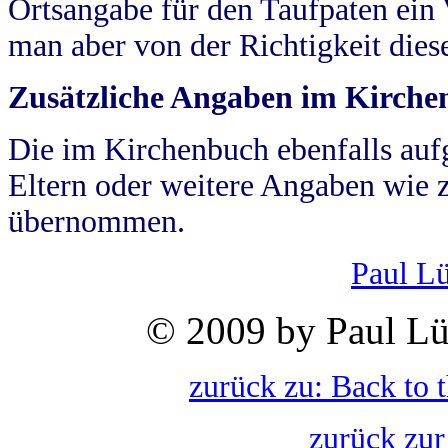
Ortsangabe für den Taufpaten ein
man aber von der Richtigkeit die
Zusätzliche Angaben im Kirch
Die im Kirchenbuch ebenfalls auf
Eltern oder weitere Angaben wie z
übernommen.
Paul L
© 2009 by Paul Lü
zurück zu: Back to 
zurück zur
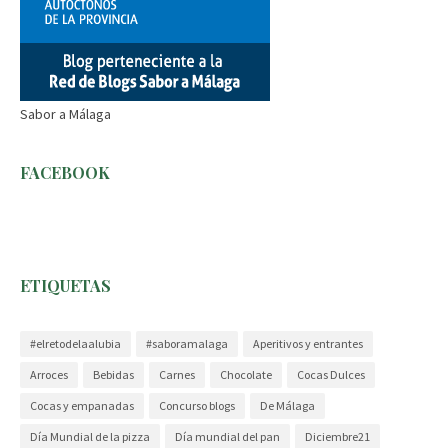
Sabor a Málaga
FACEBOOK
ETIQUETAS
#elretodelaalubia
#saboramalaga
Aperitivos y entrantes
Arroces
Bebidas
Carnes
Chocolate
Cocas Dulces
Cocas y empanadas
Concurso blogs
De Málaga
Día Mundial de la pizza
Día mundial del pan
Diciembre21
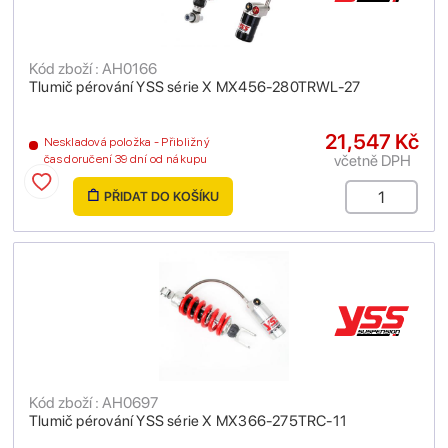
Kód zboží : AH0166
Tlumič pérování YSS série X MX456-280TRWL-27
21,547 Kč
Neskladová položka - Přibližný
včetně DPH
čas doručení 39 dní od nákupu
PŘIDAT DO KOŠÍKU
Kód zboží : AH0697
Tlumič pérování YSS série X MX366-275TRC-11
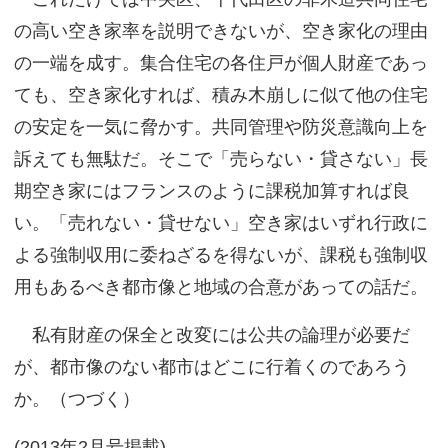
の高い空き家率を説明できないが、空き家化の理由
の一端を成す。集合住宅の各住戸が個人財産であっ
ても、空き家化すれば、積み木崩しに似て他の住宅
の安定を一気に脅かす。共同管理や防災意識向上を
訴えても無駄だ。そこで「売らない・貸さない」長
期空き家にはフランスのように課税加算すれば良
い。「売れない・貸せない」空き家はいずれ行政に
よる強制収用に委ねざるを得ないが、課税も強制収
用もあるべき都市像と地域の合意があっての話だ。
私有財産の保全と改変には公共の論理が必要だ
が、都市像のない都市はどこに行着くのであろう
か。（つづく）
(2013年2月号掲載)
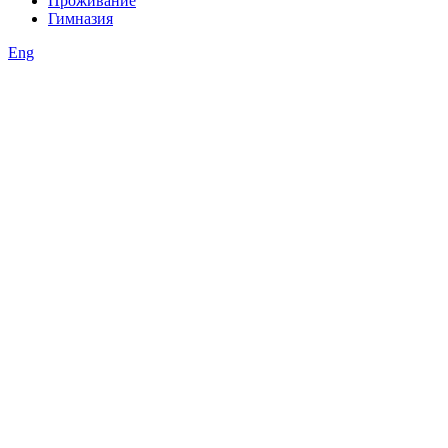
Проживание
Гимназия
Eng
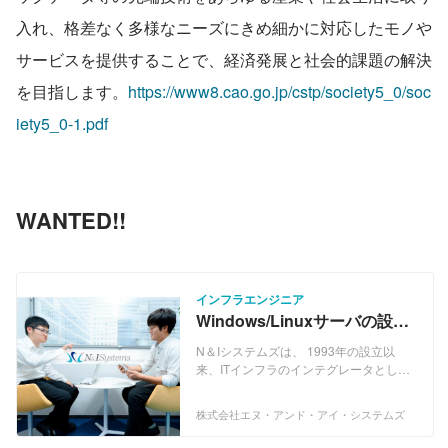
入れ、格差なく多様なニーズにきめ細かに対応したモノや
サービスを提供することで、経済発展と社会的課題の解決
を目指します。
https://www8.cao.go.jp/cstp/society5_0/soc
iety5_0-1.pdf
WANTED!!
インフラエンジニア
Windows/Linuxサーバの設
計・構築・運用したいITエン
N＆Iシステムズは、 1993年の設立以
ジニア募集
来、ITインフラのインテグレータとし
て、ITインフラ企画・構築・管理・運
用・保守を主軸とした事業を展開してき
株式会社エヌ・アンド・アイ・システムズ
ました。 現在は、およそ30年に渡って培
ってきた人財、技術力、お客様からの信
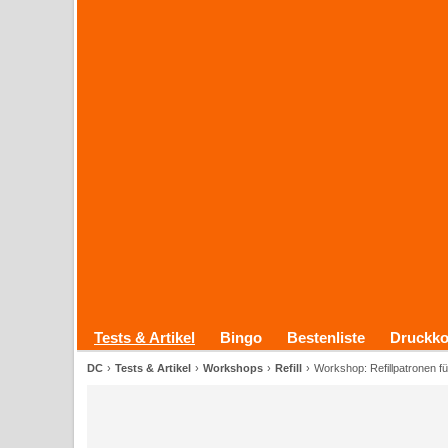
Tests & Artikel
Bingo
Bestenliste
Druckko
DC
Tests & Artikel
Workshops
Refill
Workshop: Refillpatronen fü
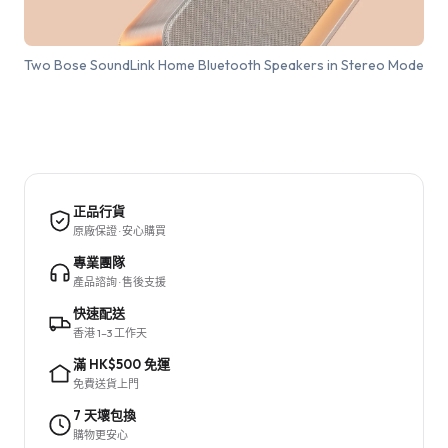
Two Bose SoundLink Home Bluetooth Speakers in Stereo Mode
正品行貨
原廠保證 · 安心購買
專業團隊
產品諮詢 · 售後支援
快速配送
香港 1–3 工作天
滿 HK$500 免運
免費送貨上門
7 天壞包換
購物更安心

> **Activity**:
Leaving the images out, retype all the material above exactly.

> **Written reply**:
Ortsangabe für den Taufpaten ein
man aber von der Richtigkeit die
Zusätzliche Angaben im Kirch
Die im Kirchenbuch ebenfalls auf
Eltern oder weitere Angaben wie z
übernommen.
Paul L
© 2009 by Paul Lü
zurück zu: Back to 
zurück zur
Sabor a Málaga
FACEBOOK
ETIQUETAS
#elretodelaalubia
#saboramalaga
Aperitivos y entrantes
Arroces
Bebidas
Carnes
Chocolate
Cocas Dulces
Cocas y empanadas
Concurso blogs
De Málaga
Día Mundial de la pizza
Día mundial del pan
Diciembre21
Kód zboží : AH0166
Tlumič pérování YSS série X MX456-280TRWL-27
21,547 Kč
Neskladová položka - Přibližný
včetně DPH
čas doručení 39 dní od nákupu
PŘIDAT DO KOŠÍKU
Kód zboží : AH0697
Tlumič pérování YSS série X MX366-275TRC-11
の高い空き家率を説明できないが、空き家化の理由
の一端を成す。集合住宅の各住戸が個人財産であっ
ても、空き家化すれば、積み木崩しに似て他の住宅
の安定を一気に脅かす。共同管理や防災意識向上を
訴えても無駄だ。そこで「売らない・貸さない」長
期空き家にはフランスのように課税加算すれば良
い。「売れない・貸せない」空き家はいずれ行政に
よる強制収用に委ねざるを得ないが、課税も強制収
用もあるべき都市像と地域の合意があっての話だ。
私有財産の保全と改変には公共の論理が必要だ
が、都市像のない都市はどこに行着くのであろう
か。（つづく）
(2013年2月号掲載)
Проживание
Гимназия
Eng
入れ、格差なく多様なニーズにきめ細かに対応したモノや
サービスを提供することで、経済発展と社会的課題の解決
を目指します。
https://www8.cao.go.jp/cstp/society5_0/soc
iety5_0-1.pdf
WANTED!!
インフラエンジニア
Windows/Linuxサーバの設
計・構築・運用したいITエン
N＆Iシステムズは、 1993年の設立以
ジニア募集
来、ITインフラのインテグレータとし
て、ITインフラ企画・構築・管理・運
用・保守を主軸とした事業を展開してき
株式会社エヌ・アンド・アイ・システムズ
ました。 現在は、およそ30年に渡って培
ってきた人財、技術力、お客様からの信
Tests & Artikel
Bingo
Bestenliste
Druckko
DC
Tests & Artikel
Workshops
Refill
Workshop: Refillpatronen fü
Two Bose SoundLink Home Bluetooth Speakers in Stereo Mode
正品行貨
原廠保證 · 安心購買
專業團隊
產品諮詢 · 售後支援
快速配送
香港 1–3 工作天
滿 HK$500 免運
免費送貨上門
7 天壞包換
購物更安心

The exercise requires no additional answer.